Josh Mandel is considered a GOP rising star but an underdog in this race. Party operatives on both sides of the aisle agree that Brown, a liberal stalwart in the Senate, will be tough to beat. Nonetheless, spending from outside groups, coupled with the general-election climate in this manufacturing- and businesses-centered swing state, will make the contest one to watch as the GOP wrestles to gain control of the Senate.
Republicans believe Mandel has what it takes to give Brown a good run: He has raised an impressive $5.8 million (with $4.3 million on hand) and comes with a compelling personal story. But some acknowledge that he isn’t there yet; he needs more polish on the stump and to find his groove in countering criticism that he is too young, too inexperienced and perhaps too ambitious to run for Senate so soon after becoming treasurer.
In addition, his nascent candidacy has been plagued by unwelcome headlines, which have bolstered Democrats’ portrait of him as an absentee official. Earlier this month, Mandel flew to the Bahamas for a campaign fundraiser with payday lenders, missing a monthly meeting of the state Board of Deposit. At the least, the trip provided bad optics. Indeed, Mandel has skipped all but one of the board’s meetings, sending delegates on his behalf. His predecessors hardly had perfect attendance records, but his consistent absences from the meetings fuels detractors’ narrative that he isn’t doing his job.

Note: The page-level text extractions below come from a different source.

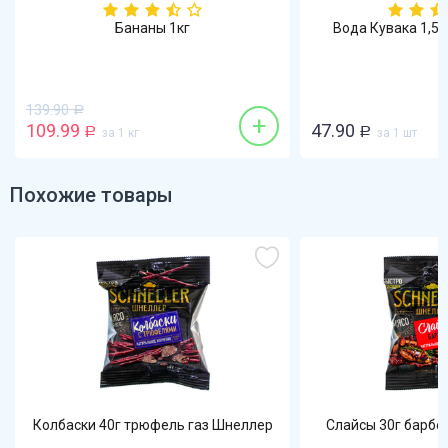
Бананы 1кг
Вода Кувака 1,5
139.90
Р
+
109.99
47.90
Р
за 1 кг
Р
за 1 шт
Похожие товары
Колбаски 40г трюфель газ Шнеллер
Слайсы 30г барбе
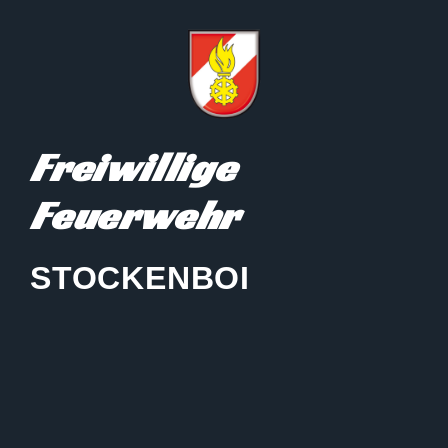
Freiwillige
Feuerwehr
STOCKENBOI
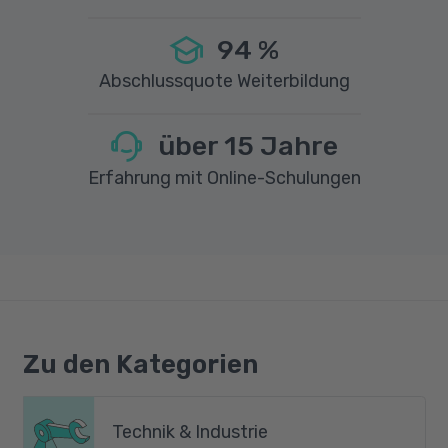
exzellenten Chancen, in einem dynamischen
94
%
und zukunftssicheren Arbeitsumfeld
erfolgreich Fuß zu fassen.
Abschlussquote Weiterbildung
über
15
Jahre
Erfahrung mit Online-Schulungen
Zu den Kategorien
Technik & Industrie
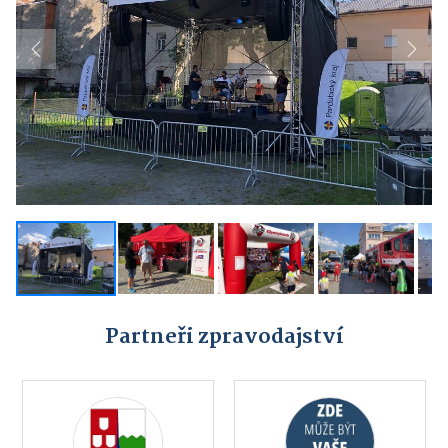
Previous
Next
Partneři zpravodajství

When asked in an interview with RealClearPolitics why he doesn’t attend the meetings and whether he considers attendance a key part of his job, he demurred. “The main parts of my jobs are collecting, protecting and investing people’s tax money, and we’re doing a great job at it,” he said. Mandel cites the state’s high credit and bond ratings and a liquidity portfolio that has increased by $1.4 billion since he took office — all while trimming $1.2 million from the budget. At the one Board of Deposit meeting he attended, last week, he eliminated two banks that are accused of fraud from managing Ohio pension investments — something he campaigned on.